• **EXERCISE PROMPT**: Can you give the lines from the start of the listing through the line containing "Frustfaktor: Ab und" as a Markdown table with the columns Row and Line, skipping blank lines and leaving out the pictures?

Stored entries
◇ ◇ ◇ ◇

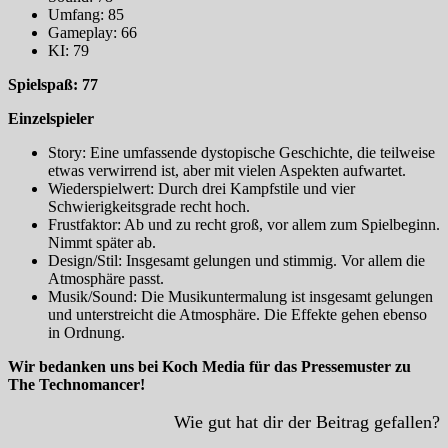
Umfang: 85
Gameplay: 66
KI: 79
Spielspaß: 77
Einzelspieler
Story: Eine umfassende dystopische Geschichte, die teilweise
etwas verwirrend ist, aber mit vielen Aspekten aufwartet.
Wiederspielwert: Durch drei Kampfstile und vier
Schwierigkeitsgrade recht hoch.
Frustfaktor: Ab und zu recht groß, vor allem zum Spielbeginn.
Nimmt später ab.
Design/Stil: Insgesamt gelungen und stimmig. Vor allem die
Atmosphäre passt.
Musik/Sound: Die Musikuntermalung ist insgesamt gelungen
und unterstreicht die Atmosphäre. Die Effekte gehen ebenso
in Ordnung.
Wir bedanken uns bei Koch Media für das Pressemuster zu
The Technomancer!
Wie gut hat dir der Beitrag gefallen?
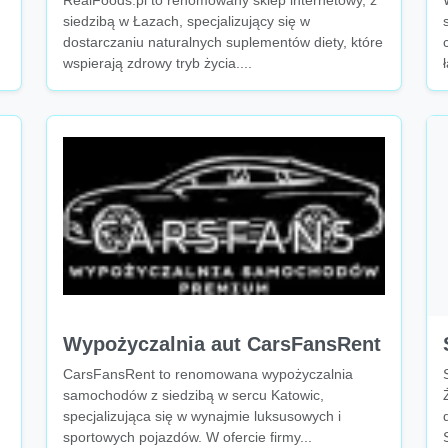
RealFoods.pl to renomowany sklep internetowy, z
siedzibą w Łazach, specjalizujący się w
dostarczaniu naturalnych suplementów diety, które
wspierają zdrowy tryb życia....
Wypożyczalnia aut CarsFansRent
CarsFansRent to renomowana wypożyczalnia
samochodów z siedzibą w sercu Katowic,
specjalizująca się w wynajmie luksusowych i
sportowych pojazdów. W ofercie firmy...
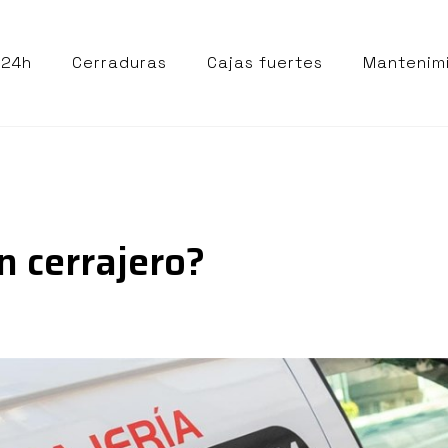
 24h
Cerraduras
Cajas fuertes
Mantenim
n cerrajero?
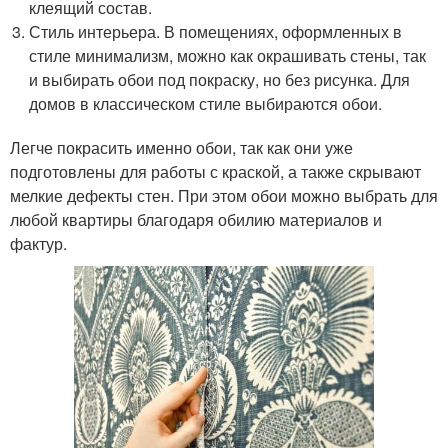
клеящий состав.
Стиль интерьера. В помещениях, оформленных в
стиле минимализм, можно как окрашивать стены, так
и выбирать обои под покраску, но без рисунка. Для
домов в классическом стиле выбираются обои.
Легче покрасить именно обои, так как они уже
подготовлены для работы с краской, а также скрывают
мелкие дефекты стен. При этом обои можно выбрать для
любой квартиры благодаря обилию материалов и
фактур.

◇ ◇ ◇ ◇

• **COMPLETED EXERCISE**:
| Row | Line |
|---|---|
| 1 | Umfang: 85 |
| 2 | Gameplay: 66 |
| 3 | KI: 79 |
| 4 | Spielspaß: 77 |
| 5 | Einzelspieler |
| 6 | Story: Eine umfassende dystopische Geschichte, die teilweise |
| 7 | etwas verwirrend ist, aber mit vielen Aspekten aufwartet. |
| 8 | Wiederspielwert: Durch drei Kampfstile und vier |
| 9 | Schwierigkeitsgrade recht hoch. |
| 10 | Frustfaktor: Ab und zu recht groß, vor allem zum Spielbeginn. |